In addition to tax cuts Hawaii lawmakers approved two years ago, which are having a bigger impact on revenue than expected, the Council on Revenues saw Trump administration policies also dragging down Hawaii’s economy, at least in the short run.

The council brings together experts from universities and major industries to try and predict how much the government has to spend on state programs.

During Wednesday’s meeting via Zoom, that challenge wasn’t easy.

Chair Kurt Kawafuchi, a tax attorney and former state tax director, summed it up: “It sounds like a very uncertain year.”

The experts on the revenue council admitted the main factor in the economy is the unknown, especially about tariffs.

University of Hawaii Economic Research Organization director Carl Bonham said tariffs that change daily are restraining business.

“The real problem right now is you can’t lock in a contract for costs of materials,” he said as other members chimed in with agreement. “So you don’t know what your costs will be three months from now.”

That uncertainty is piled on top of other issues, like a stalled real estate market due to high interest rates and rising development costs, according to Colliers’ Mike Hamasu.

“It’s dismal, abysmal, it’s terrible right now, from our revenues perspective for our brokerage community its down considerably,” Hamasu said.

Provided material:
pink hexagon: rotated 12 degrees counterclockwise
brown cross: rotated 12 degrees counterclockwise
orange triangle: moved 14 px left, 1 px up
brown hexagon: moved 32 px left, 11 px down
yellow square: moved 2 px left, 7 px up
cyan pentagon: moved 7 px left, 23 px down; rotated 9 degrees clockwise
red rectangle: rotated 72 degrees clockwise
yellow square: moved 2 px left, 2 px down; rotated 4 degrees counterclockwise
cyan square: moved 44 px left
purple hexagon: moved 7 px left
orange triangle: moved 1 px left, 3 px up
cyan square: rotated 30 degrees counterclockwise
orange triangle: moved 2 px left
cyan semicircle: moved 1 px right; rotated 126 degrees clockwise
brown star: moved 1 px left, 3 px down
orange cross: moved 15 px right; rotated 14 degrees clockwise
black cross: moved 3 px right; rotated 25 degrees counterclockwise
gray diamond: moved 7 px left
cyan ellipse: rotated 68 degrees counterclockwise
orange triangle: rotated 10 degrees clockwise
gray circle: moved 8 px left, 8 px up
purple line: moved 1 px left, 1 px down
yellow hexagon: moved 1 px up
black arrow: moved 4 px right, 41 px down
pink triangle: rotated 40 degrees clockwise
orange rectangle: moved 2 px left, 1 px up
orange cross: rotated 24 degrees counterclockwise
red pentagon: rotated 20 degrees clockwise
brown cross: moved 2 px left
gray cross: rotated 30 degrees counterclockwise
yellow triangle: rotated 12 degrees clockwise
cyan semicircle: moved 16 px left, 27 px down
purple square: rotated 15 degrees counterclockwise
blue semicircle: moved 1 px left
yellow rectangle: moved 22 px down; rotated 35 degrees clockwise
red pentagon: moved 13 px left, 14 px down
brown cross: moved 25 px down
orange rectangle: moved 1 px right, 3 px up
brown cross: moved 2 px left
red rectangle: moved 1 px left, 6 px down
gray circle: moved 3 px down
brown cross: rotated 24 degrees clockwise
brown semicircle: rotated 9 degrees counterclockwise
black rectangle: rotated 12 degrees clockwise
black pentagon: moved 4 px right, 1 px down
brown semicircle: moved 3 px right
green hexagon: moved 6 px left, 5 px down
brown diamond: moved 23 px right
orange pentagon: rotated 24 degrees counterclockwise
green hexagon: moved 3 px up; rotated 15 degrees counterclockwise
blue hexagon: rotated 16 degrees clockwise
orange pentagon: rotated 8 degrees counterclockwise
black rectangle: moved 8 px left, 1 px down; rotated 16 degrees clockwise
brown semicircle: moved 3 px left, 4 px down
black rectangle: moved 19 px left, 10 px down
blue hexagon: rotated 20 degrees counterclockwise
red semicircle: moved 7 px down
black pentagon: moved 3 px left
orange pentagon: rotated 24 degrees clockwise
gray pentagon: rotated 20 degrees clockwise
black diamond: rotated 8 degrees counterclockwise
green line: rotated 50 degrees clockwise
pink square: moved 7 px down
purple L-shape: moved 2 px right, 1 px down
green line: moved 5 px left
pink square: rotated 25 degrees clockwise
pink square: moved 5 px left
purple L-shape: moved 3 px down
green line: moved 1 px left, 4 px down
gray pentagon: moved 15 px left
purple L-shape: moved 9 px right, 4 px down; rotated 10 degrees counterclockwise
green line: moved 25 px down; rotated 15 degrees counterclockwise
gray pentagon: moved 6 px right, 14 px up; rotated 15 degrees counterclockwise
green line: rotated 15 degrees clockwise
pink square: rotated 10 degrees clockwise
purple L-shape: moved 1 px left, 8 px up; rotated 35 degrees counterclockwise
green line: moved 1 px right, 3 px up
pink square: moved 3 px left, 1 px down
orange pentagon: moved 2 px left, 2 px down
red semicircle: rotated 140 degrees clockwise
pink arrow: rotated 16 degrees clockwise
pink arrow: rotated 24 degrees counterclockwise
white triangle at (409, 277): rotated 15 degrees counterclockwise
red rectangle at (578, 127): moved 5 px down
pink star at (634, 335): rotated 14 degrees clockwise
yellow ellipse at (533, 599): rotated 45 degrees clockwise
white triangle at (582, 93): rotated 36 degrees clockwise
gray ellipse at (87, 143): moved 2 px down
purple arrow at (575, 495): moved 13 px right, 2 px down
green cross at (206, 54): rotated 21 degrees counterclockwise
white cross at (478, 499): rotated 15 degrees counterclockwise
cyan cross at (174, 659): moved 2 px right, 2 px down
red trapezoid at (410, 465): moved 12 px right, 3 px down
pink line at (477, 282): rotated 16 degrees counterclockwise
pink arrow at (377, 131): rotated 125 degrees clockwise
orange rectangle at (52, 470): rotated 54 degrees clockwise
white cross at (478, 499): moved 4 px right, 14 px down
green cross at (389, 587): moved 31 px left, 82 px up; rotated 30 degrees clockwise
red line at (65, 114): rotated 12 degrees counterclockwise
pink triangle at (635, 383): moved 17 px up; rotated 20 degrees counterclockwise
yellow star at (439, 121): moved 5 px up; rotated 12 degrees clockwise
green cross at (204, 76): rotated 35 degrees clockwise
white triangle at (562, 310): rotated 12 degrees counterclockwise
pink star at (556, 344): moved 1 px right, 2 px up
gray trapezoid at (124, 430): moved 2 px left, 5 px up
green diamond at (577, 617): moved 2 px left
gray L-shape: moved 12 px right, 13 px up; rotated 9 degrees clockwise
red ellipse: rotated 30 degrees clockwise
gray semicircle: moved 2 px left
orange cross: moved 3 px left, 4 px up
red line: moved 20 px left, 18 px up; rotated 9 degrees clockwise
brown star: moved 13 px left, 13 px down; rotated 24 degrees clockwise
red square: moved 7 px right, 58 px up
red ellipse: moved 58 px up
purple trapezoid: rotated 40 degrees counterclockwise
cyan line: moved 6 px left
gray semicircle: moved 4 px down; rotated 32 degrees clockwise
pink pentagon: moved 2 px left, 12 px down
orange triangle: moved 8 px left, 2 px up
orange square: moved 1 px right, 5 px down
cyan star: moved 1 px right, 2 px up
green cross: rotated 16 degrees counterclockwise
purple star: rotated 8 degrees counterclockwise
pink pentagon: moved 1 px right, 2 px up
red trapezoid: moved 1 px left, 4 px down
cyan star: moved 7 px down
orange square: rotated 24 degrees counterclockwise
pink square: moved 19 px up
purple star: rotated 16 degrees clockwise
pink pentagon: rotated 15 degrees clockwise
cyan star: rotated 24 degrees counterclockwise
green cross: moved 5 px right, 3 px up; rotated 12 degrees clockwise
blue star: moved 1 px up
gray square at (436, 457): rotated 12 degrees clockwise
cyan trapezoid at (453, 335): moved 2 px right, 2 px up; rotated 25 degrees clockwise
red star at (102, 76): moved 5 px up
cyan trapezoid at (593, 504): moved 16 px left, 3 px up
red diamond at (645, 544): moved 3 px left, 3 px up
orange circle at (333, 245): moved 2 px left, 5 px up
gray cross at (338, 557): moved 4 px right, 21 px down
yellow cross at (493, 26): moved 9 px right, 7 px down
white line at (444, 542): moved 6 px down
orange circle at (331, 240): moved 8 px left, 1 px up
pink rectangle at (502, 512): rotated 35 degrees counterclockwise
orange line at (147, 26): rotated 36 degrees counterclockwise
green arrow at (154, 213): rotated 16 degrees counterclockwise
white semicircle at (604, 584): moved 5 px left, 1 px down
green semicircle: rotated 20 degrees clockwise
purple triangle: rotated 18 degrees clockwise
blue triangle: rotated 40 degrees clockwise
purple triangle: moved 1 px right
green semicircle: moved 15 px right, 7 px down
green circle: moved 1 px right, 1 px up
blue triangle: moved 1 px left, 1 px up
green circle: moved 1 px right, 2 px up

Required actions:
- a) Copy out the listing verbatim, from its first line through the line containing "gray diamond: moved 7 px left", with both of those lines included.
- b) Extend the article on Hawaii's revenue forecast by writing what comes after its last sentence.
The article on Hawaii's revenue forecast and the listing have no connection to each other.

Answers per task:
- a)
pink hexagon: rotated 12 degrees counterclockwise
brown cross: rotated 12 degrees counterclockwise
orange triangle: moved 14 px left, 1 px up
brown hexagon: moved 32 px left, 11 px down
yellow square: moved 2 px left, 7 px up
cyan pentagon: moved 7 px left, 23 px down; rotated 9 degrees clockwise
red rectangle: rotated 72 degrees clockwise
yellow square: moved 2 px left, 2 px down; rotated 4 degrees counterclockwise
cyan square: moved 44 px left
purple hexagon: moved 7 px left
orange triangle: moved 1 px left, 3 px up
cyan square: rotated 30 degrees counterclockwise
orange triangle: moved 2 px left
cyan semicircle: moved 1 px right; rotated 126 degrees clockwise
brown star: moved 1 px left, 3 px down
orange cross: moved 15 px right; rotated 14 degrees clockwise
black cross: moved 3 px right; rotated 25 degrees counterclockwise
gray diamond: moved 7 px left

- b)
On the positive side, there is confidence about government construction continuing and defense spending holding up, for the most part, according to Scott Hayashi of SSFM International.

“Those kind of industries will continue on,” he said. “The other environmental kind of stuff, climate resilience funding, those kinds of things are going away. There is some risk, but we are not sure how it’s going to play out.”

Hayashi agreed with other members that Hawaii’s biggest economic driver, tourism, could also be affected.

“The first thing that most people were cutting out of their budget was travel, yeah, leisure travel,” the council said.

They were also concerned about continuing strength of the U.S. dollar, which makes international travel to Hawaii more expensive.

Bonham pointed out that people who can afford a Hawaii vacation are more insulated from slight economic downturns, but a falling stock market could effect luxury travel.

“One of our biggest risks is going to be the stock market still for the higher end,” Bonham said.

The council voted to reduce the estimate of state revenue growth for the current fiscal year, which ends in June, from 6.4% to 5%, and for 2025-26 from -1.8% to -2.25%.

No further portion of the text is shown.